* [Work instruction] Pull out every line of the material below that contains the word "origin". Case counts.
-- Data supplied follows --
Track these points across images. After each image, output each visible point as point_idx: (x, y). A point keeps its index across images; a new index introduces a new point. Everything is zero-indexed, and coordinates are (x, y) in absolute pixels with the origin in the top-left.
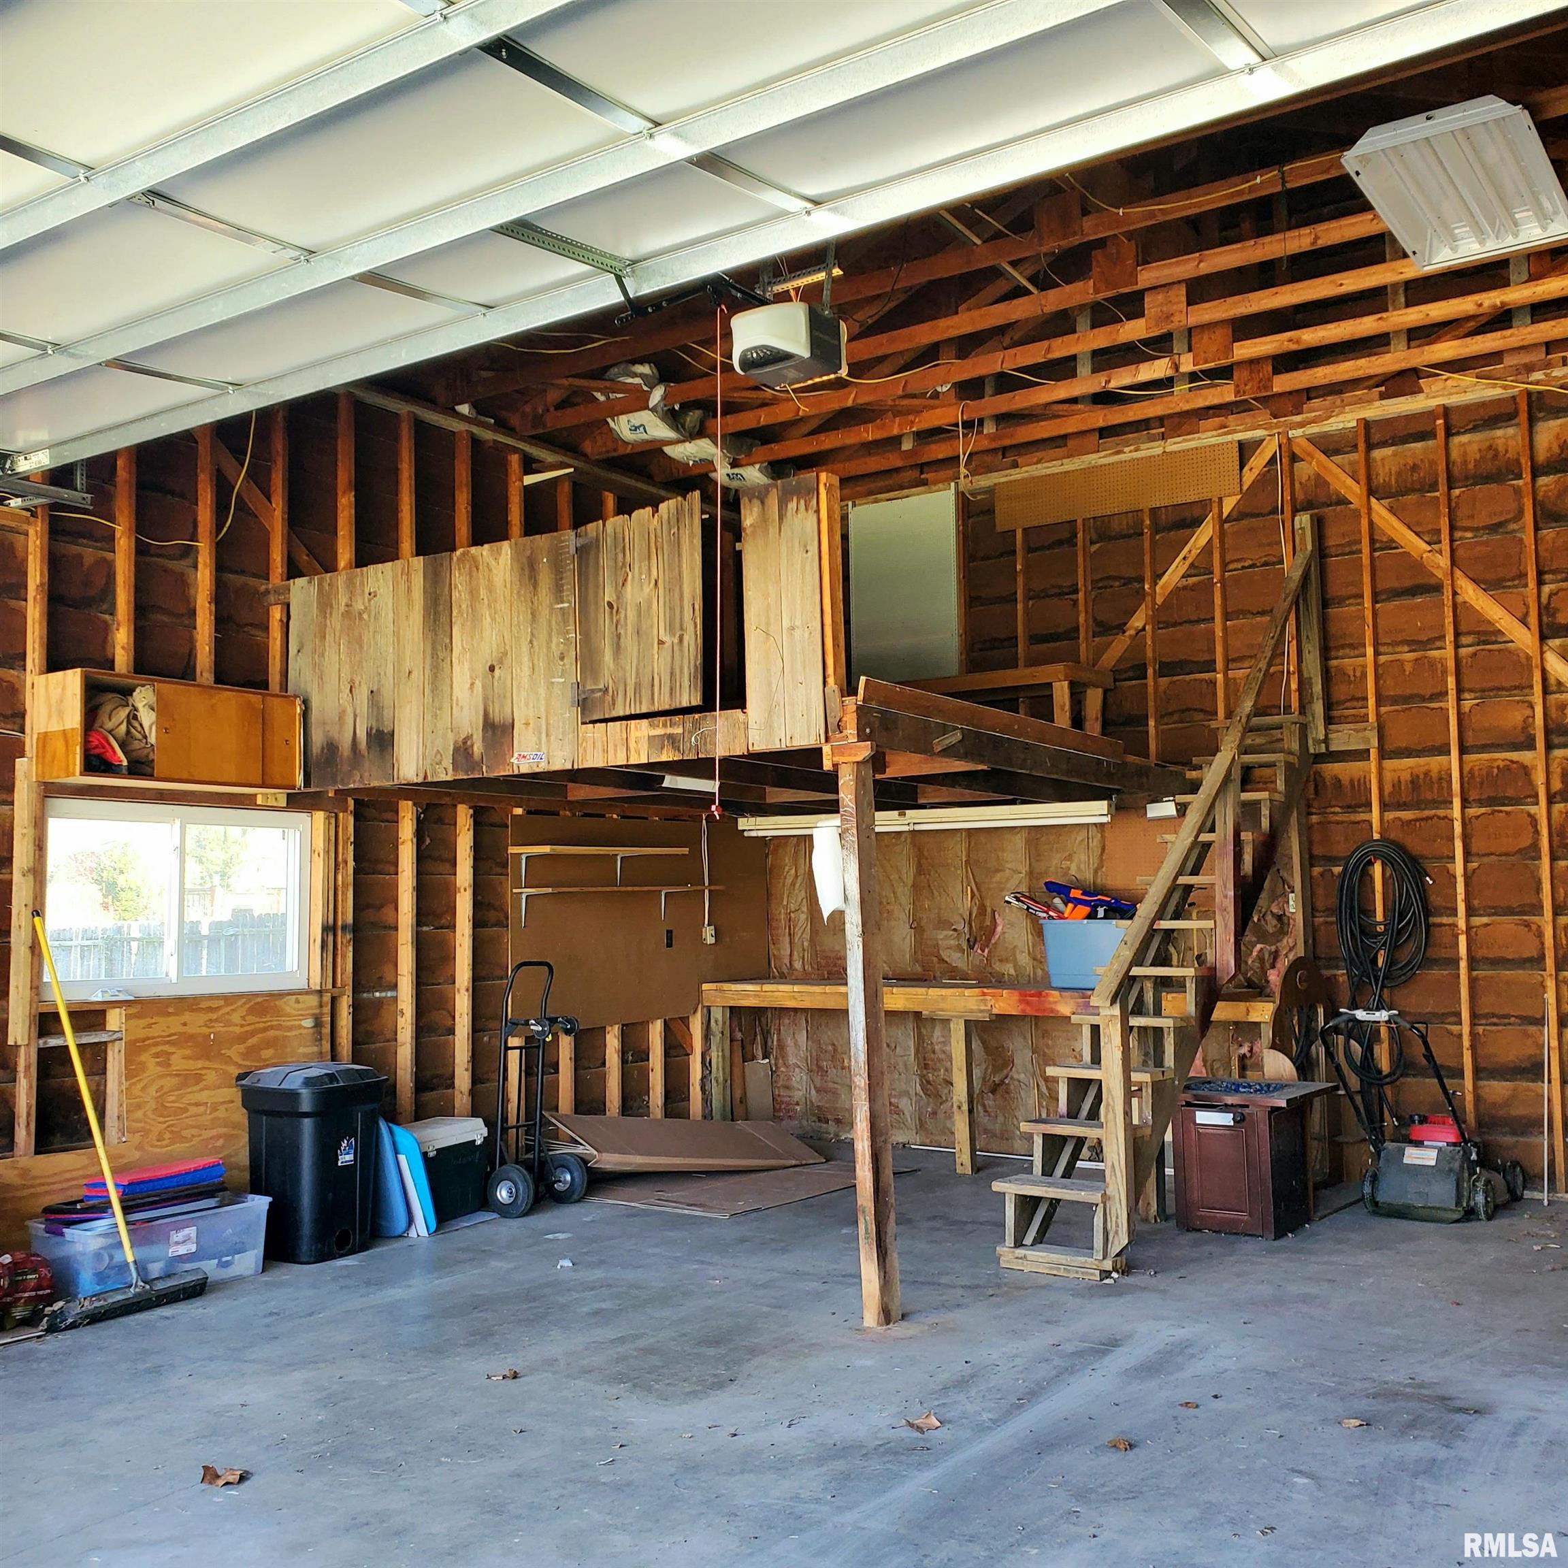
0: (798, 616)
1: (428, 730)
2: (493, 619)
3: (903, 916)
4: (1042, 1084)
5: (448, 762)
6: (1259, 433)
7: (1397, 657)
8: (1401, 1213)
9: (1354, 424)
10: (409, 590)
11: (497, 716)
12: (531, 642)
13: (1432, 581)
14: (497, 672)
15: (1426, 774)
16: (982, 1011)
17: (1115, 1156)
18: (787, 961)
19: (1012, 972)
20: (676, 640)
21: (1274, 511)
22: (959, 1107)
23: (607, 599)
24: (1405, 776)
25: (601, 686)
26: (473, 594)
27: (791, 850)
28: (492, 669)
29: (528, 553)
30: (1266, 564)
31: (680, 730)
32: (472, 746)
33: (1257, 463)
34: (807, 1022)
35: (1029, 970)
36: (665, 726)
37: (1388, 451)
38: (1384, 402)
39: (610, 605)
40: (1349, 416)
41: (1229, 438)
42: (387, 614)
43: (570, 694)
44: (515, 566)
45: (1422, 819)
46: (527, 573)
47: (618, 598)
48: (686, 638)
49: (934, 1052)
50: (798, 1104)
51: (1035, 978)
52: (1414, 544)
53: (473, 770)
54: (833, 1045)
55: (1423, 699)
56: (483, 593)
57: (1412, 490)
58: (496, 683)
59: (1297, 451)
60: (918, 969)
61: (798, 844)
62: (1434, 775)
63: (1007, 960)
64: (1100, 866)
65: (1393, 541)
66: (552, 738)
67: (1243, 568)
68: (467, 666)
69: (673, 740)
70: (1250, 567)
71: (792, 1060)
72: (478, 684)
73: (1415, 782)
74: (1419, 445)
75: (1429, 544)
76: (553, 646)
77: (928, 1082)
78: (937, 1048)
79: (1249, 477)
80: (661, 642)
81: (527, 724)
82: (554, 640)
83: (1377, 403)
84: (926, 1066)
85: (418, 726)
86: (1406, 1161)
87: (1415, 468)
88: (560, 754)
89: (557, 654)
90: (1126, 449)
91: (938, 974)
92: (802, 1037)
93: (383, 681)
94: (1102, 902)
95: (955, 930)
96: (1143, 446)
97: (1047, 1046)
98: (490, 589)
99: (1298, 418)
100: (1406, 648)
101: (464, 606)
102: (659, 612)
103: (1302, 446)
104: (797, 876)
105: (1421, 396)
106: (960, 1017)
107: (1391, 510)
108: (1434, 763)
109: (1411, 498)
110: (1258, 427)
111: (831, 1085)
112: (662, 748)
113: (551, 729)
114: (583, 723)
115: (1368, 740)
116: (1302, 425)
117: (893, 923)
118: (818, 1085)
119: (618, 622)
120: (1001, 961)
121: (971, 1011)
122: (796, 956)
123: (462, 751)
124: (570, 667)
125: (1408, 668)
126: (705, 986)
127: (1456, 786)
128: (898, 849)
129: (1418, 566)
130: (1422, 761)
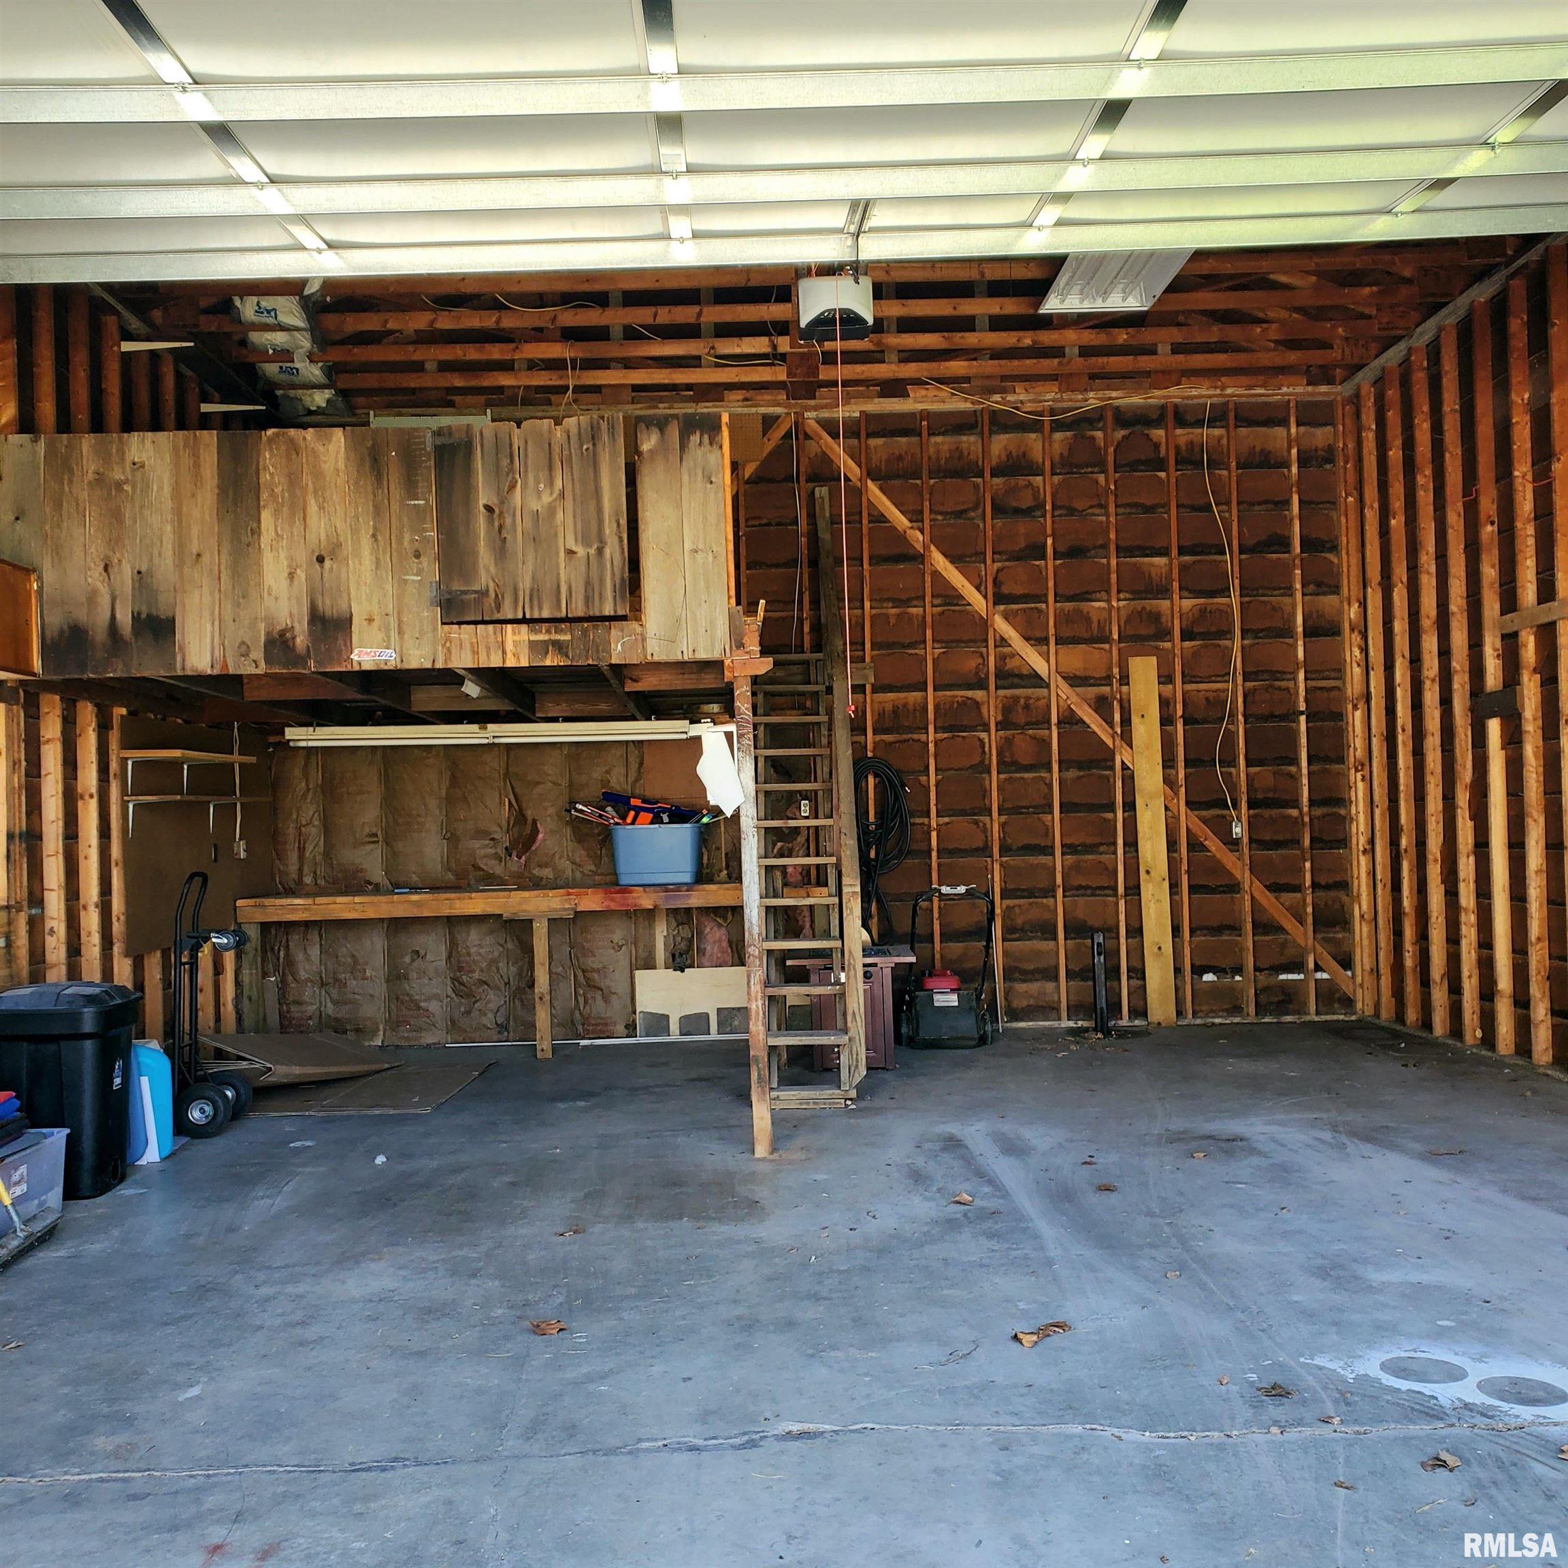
0: (701, 541)
1: (228, 617)
2: (322, 508)
3: (434, 828)
4: (580, 973)
5: (258, 654)
6: (779, 410)
7: (884, 611)
8: (935, 1044)
9: (858, 414)
10: (197, 465)
11: (327, 606)
12: (374, 536)
13: (911, 552)
14: (327, 563)
15: (905, 705)
16: (566, 909)
17: (856, 1005)
18: (295, 876)
19: (551, 876)
20: (592, 551)
21: (789, 478)
22: (541, 999)
23: (482, 501)
24: (889, 707)
25: (477, 588)
26: (293, 480)
27: (300, 761)
28: (321, 560)
29: (369, 444)
30: (779, 524)
31: (568, 637)
32: (294, 638)
33: (777, 434)
34: (321, 936)
35: (569, 873)
36: (548, 632)
37: (879, 441)
38: (882, 400)
39: (489, 509)
40: (854, 407)
41: (754, 410)
42: (161, 488)
43: (429, 593)
44: (352, 455)
45: (901, 741)
46: (367, 465)
47: (502, 503)
48: (607, 551)
49: (469, 954)
50: (310, 1018)
51: (574, 880)
52: (900, 520)
53: (295, 665)
54: (353, 956)
55: (904, 647)
56: (307, 480)
57: (898, 476)
58: (326, 575)
59: (808, 431)
60: (450, 876)
61: (308, 757)
62: (911, 707)
63: (546, 865)
64: (636, 781)
65: (883, 516)
66: (406, 636)
67: (760, 525)
68: (282, 555)
69: (559, 647)
70: (765, 525)
71: (303, 975)
72: (301, 574)
73: (895, 711)
74: (904, 440)
75: (911, 521)
76: (406, 543)
77: (462, 984)
78: (473, 950)
79: (769, 446)
80: (570, 553)
81: (370, 620)
82: (407, 537)
83: (876, 400)
84: (460, 969)
85: (212, 613)
86: (936, 1004)
87: (900, 458)
88: (417, 653)
89: (410, 552)
90: (661, 405)
91: (472, 882)
92: (315, 952)
93: (156, 560)
94: (664, 810)
95: (493, 839)
96: (676, 405)
97: (587, 941)
98: (318, 475)
99: (812, 402)
100: (891, 605)
101: (278, 490)
102: (565, 519)
103: (812, 425)
104: (308, 790)
105: (910, 400)
106: (543, 917)
107: (881, 489)
108: (914, 697)
109: (897, 482)
110: (778, 405)
111: (351, 996)
112: (547, 653)
113: (405, 628)
114: (443, 623)
115: (867, 678)
116: (815, 408)
117: (423, 834)
118: (335, 996)
119: (501, 527)
120: (540, 866)
121: (556, 910)
122: (306, 869)
123: (279, 644)
124: (431, 569)
125: (893, 621)
126: (239, 903)
127: (931, 716)
128: (431, 761)
129: (901, 538)
130: (902, 695)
-- Data supplied concluded --
* [Response area]
Track these points across images. After each image, output each visible point as point_idx: (x, y). A point keeps its index across images; a new index introduces a new point. Everything is zero-indexed, and coordinates are (x, y) in absolute pixels with the origin in the top-left.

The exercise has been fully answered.